To the extent defendant argues that his motion for suppression should have been granted on the ground that the police did not have reasonable suspicion to conduct the initial stop and frisk, we need not reach such issue as the police did not recover any evidence as a result of the [*2]initial stop and frisk of the defendant (cf. People v De Bour, 40 NY2d 210 [1976]). In fact, after the initial stop and frisk, defendant was released and allowed to leave. It was only after defendant had already been released and the police recovered the gun in the vicinity of where defendant had momentarily stopped and put his phone to his ear that defendant was then stopped for a second time and arrested.

Defendant's assertion that his suppression motion should have been granted on the ground that the witnesses at the suppression hearing lacked credibility is without merit as the court's credibility determinations are entitled to deference in light of its opportunity to observe the witnesses (see People v Prochilo, 41 NY2d 759, 761 [1977]). In any event, we see no basis to reject the police testimony as incredible.

The court also properly denied defendant's motion to suppress the identification procedures used by the police, specifically, the photo array and the lineup. The People met their initial burden of establishing the reasonableness of the police conduct and the absence of any undue suggestiveness (see People v Chipp, 75 NY2d 327, 335 [1990], cert denied 498 U.S. 833 [1990]) by, among other things, introducing color copies of the photo array and a lineup photo showing that the fillers used by the police reasonably resembled the defendant. Defendant failed to meet his burden to show that the procedures were unduly suggestive or that they unfairly singled him out (see id.; People v Mooney, 74 AD3d 617, 618 [1st Dept 2010], lv denied 15 NY3d 854 [2010]).

Defendant's argument that the verdict was not supported by legally sufficient evidence is unpreserved because defense counsel moved to dismiss the attempted murder count for reasons not raised on appeal and he did not seek dismissal of any other counts (see People v Hawkins, 11 NY3d 484, 492 [2008]). In any event, we find that the verdict was supported by legally sufficient evidence and comported with the weight of the evidence (see People v Denson, 26 NY3d 179, 188 [2015]; People v Danielson, 9 NY3d 342, 348 [2007]).

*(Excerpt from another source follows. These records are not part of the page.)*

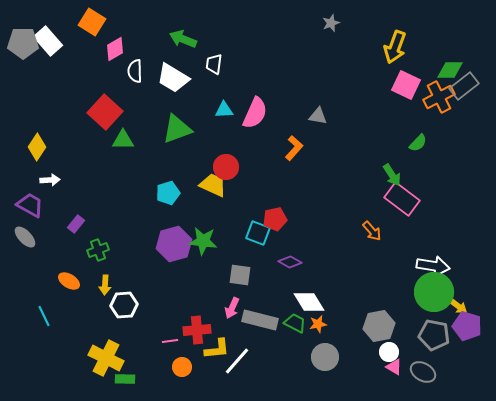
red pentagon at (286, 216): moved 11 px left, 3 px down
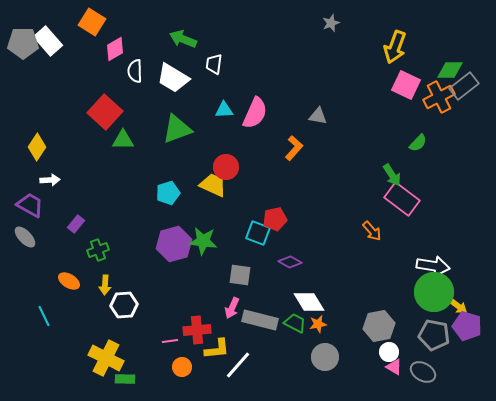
white line at (237, 361): moved 1 px right, 4 px down
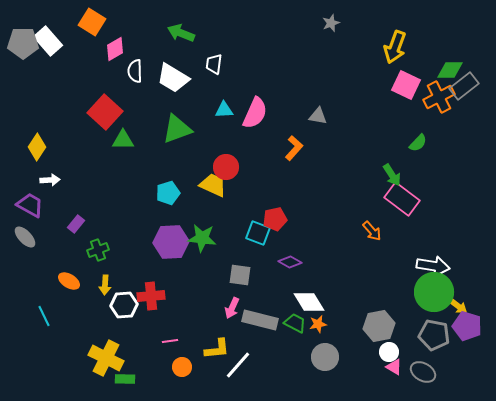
green arrow at (183, 39): moved 2 px left, 6 px up
green star at (203, 241): moved 1 px left, 3 px up
purple hexagon at (174, 244): moved 3 px left, 2 px up; rotated 12 degrees clockwise
red cross at (197, 330): moved 46 px left, 34 px up
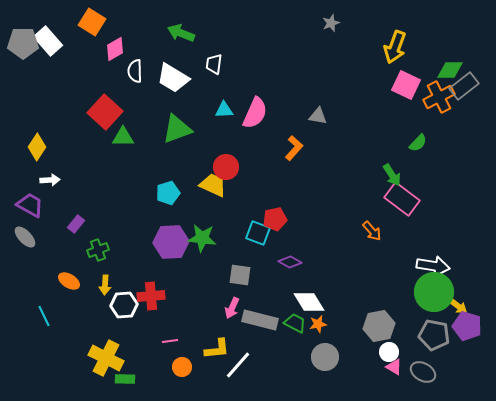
green triangle at (123, 140): moved 3 px up
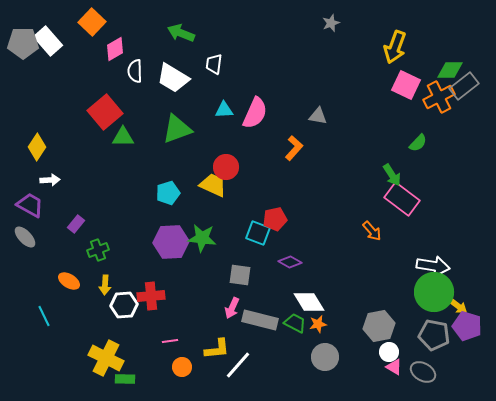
orange square at (92, 22): rotated 12 degrees clockwise
red square at (105, 112): rotated 8 degrees clockwise
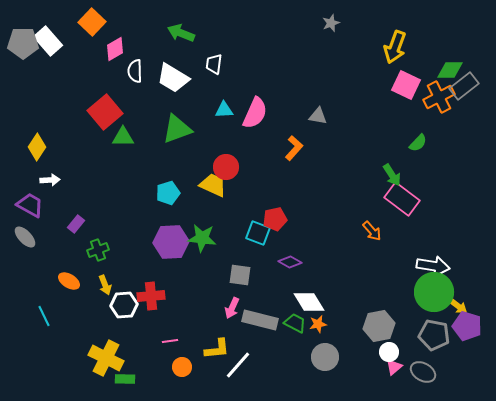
yellow arrow at (105, 285): rotated 24 degrees counterclockwise
pink triangle at (394, 367): rotated 48 degrees clockwise
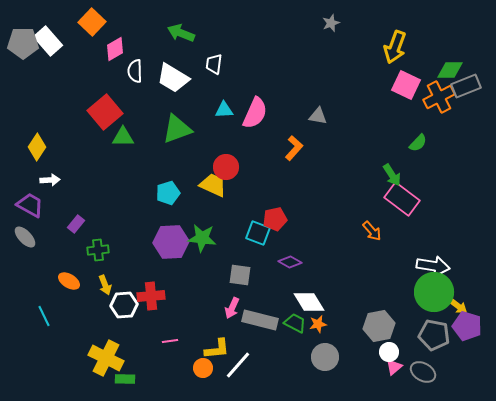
gray rectangle at (464, 86): moved 2 px right; rotated 16 degrees clockwise
green cross at (98, 250): rotated 15 degrees clockwise
orange circle at (182, 367): moved 21 px right, 1 px down
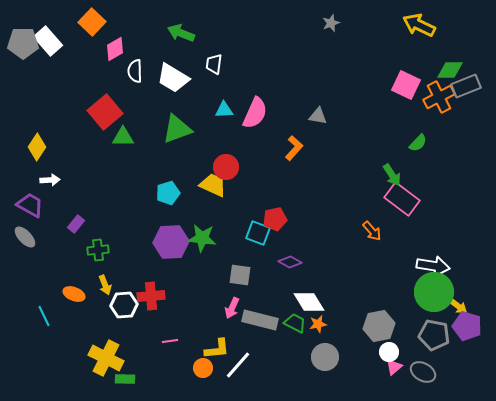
yellow arrow at (395, 47): moved 24 px right, 22 px up; rotated 96 degrees clockwise
orange ellipse at (69, 281): moved 5 px right, 13 px down; rotated 10 degrees counterclockwise
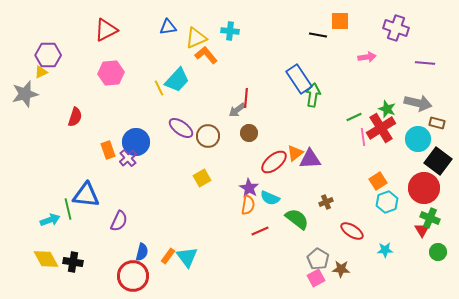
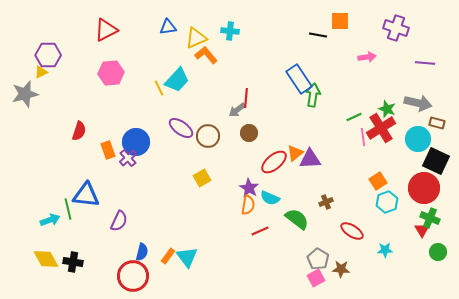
red semicircle at (75, 117): moved 4 px right, 14 px down
black square at (438, 161): moved 2 px left; rotated 12 degrees counterclockwise
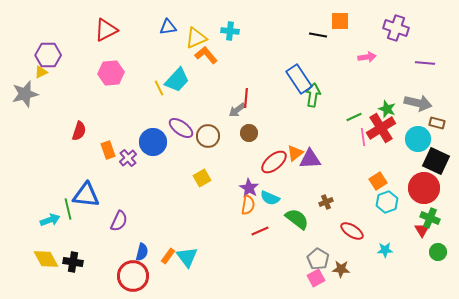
blue circle at (136, 142): moved 17 px right
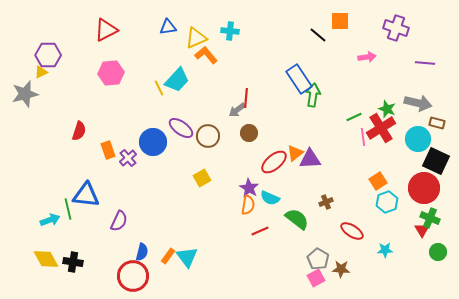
black line at (318, 35): rotated 30 degrees clockwise
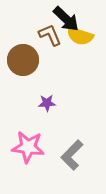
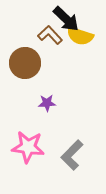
brown L-shape: rotated 20 degrees counterclockwise
brown circle: moved 2 px right, 3 px down
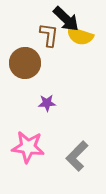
brown L-shape: moved 1 px left; rotated 50 degrees clockwise
gray L-shape: moved 5 px right, 1 px down
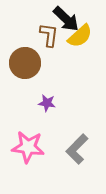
yellow semicircle: rotated 60 degrees counterclockwise
purple star: rotated 12 degrees clockwise
gray L-shape: moved 7 px up
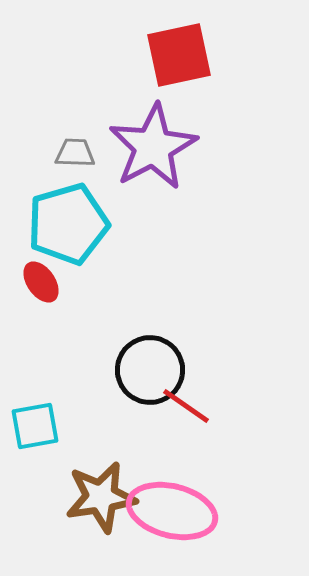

We find that the evidentiary trial rulings being challenged by defendant were all provident exercises of the court's discretion. In any event, any error involving any of these rulings was harmless in light of the overwhelming evidence of guilt (see People v Crimmins, 36 NY2d 230 [1975]).

The court properly found that the defendant was not deprived of his right to a fair trial due to the prosecutor's summation. While some of the prosecutor's comments might have been inappropriate, his summation as a whole "did not exceed the broad bounds of rhetorical comment permissible in closing argument" (People v Galloway, 54 NY2d 396, 399 [1981]).

Further, the court did not err in finding that juror number nine was not grossly unqualified, after a proper and thorough inquiry. After the court was informed that the juror wanted to speak with the court and that he had made certain Facebook postings about the trial proceedings and his feelings regarding same, the court properly questioned the juror, in the presence of the attorneys, regarding his Facebook postings and whether he could still be fair and impartial (see CPL 270.35(1); People v Buford, 69 NY2d 290, 299 [1987]). After the inquiry, the court found no reason to disqualify the juror and defendant has not provided any basis for disturbing the court's findings. Finally, we perceive no basis for reducing defendant's sentence.

THIS CONSTITUTES THE DECISION AND ORDER

OF THE SUPREME COURT, APPELLATE DIVISION, FIRST DEPARTMENT.